The cast of characters you’ll meet continues to grow and grow with each act. Joining Conway and Shannon are Ezra, a boy with a giant eagle for a brother who is dealing with the fact that he may or may not have been abandoned by his parents, Johnny and Junebug, two former mining androids turned traveling musicians, Clara a theremin player who is headed to Nashville but also puts on an impromptu concert on the steamboat the Mucky Mammoth, and of course the ever-elusive Weaver Marquez. Johnny and Junebug’s introduction to the group is a particular highlight in the story. While much of KRZ settles for static and ambient background noise, the choose your own song that Junebug performs in a dive bar is nothing short of breathtakingly beautiful, both in the musical composition, and the ethereal beauty of watching her literally blow the roof off the place. After Conway’s truck breaks down on the side of the road, Johnny and Junebug stop and offer to help the group out- with a catch. In exchange for the androids fixing the truck, Conway and co. must follow them to the Lower Depths, a run-down dive bar where the bartender has made a deal with the devil to keep the place open and running. You know, he did have to make a deal with the boys down at the Hard Times Distillery….

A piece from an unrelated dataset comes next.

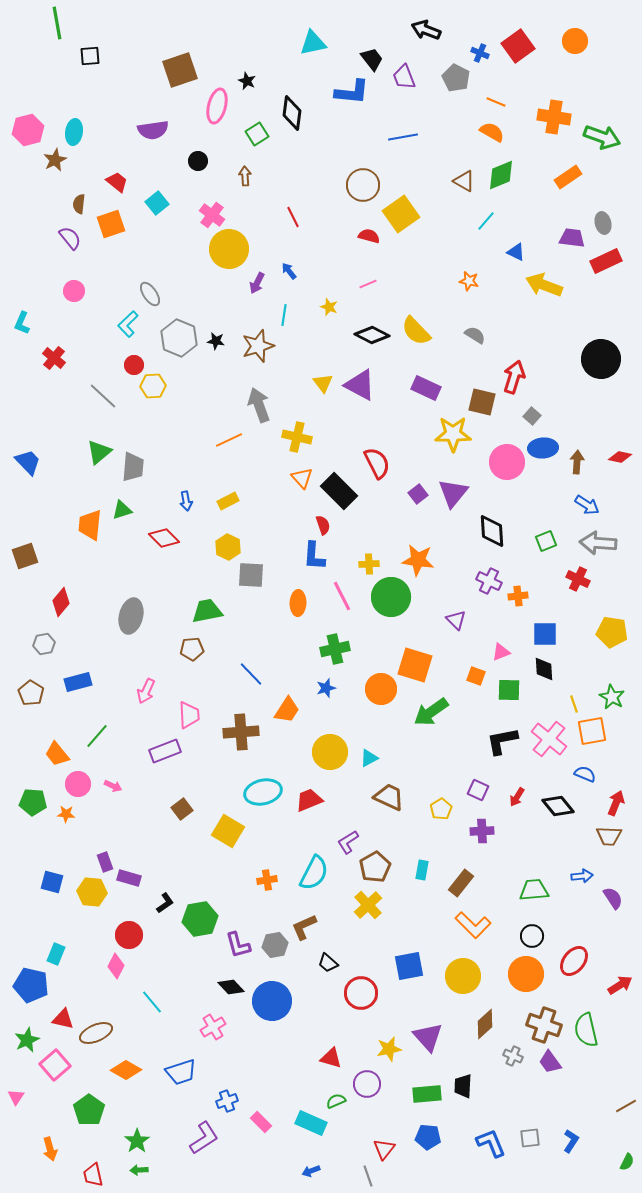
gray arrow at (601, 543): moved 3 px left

Junebug’s performance in Act III stands alone as perhaps one of my favorite moments in any video game EVER. Her and Johnny discuss beforehand that they play Too Late to Love you Now, each time not being entirely certain what the song is about, much in the same way that you as the player are getting more of a feeling and a vibe while playing this game. It’s a beautiful moment of surrealism watching the roof fade away,
her clothes change from a biker outfit into a blue ball gown, hearing that synth pump away in the background and realizing that you are writing this song as it unfolds. The choices you make never really matter, just as in any other point. This is a moment you simply glide through, perfectly capturing the feeling that has been slowly bubbling away in the background of this entire game, only for it to fully erupt from the surface in Act III. Do yourself a favor, play this moment on the biggest screen possible, late at night with the lights turned all the way down and just sink into whatever seat you’ve pulled up. It’s a moment I will literally never forget.


It seems nearly impossible to fully sum up every single bit and piece of Kentucky Route Zero. With so many memorable characters, music tracks, and writing it seems almost undignified to write about it in such an incomplete manner, but here I still sit. I’d never felt more compelled to immediately jump into getting my thoughts onto a page than I did tonight after finishing my second playthrough of this game. It’s a masterpiece. There is no other way to describe it, but even that still feels like a description that falls far short of what this game is. Kentucky Route Zero is a game that will get into your head, and under your skin, and its one that I will be thinking about for a long, long, long time. There isn’t often that you’re around to experience a piece of media that re-writes the definition of the thing that it’s a part of, but Kentucky Route Zero comes pretty damn close.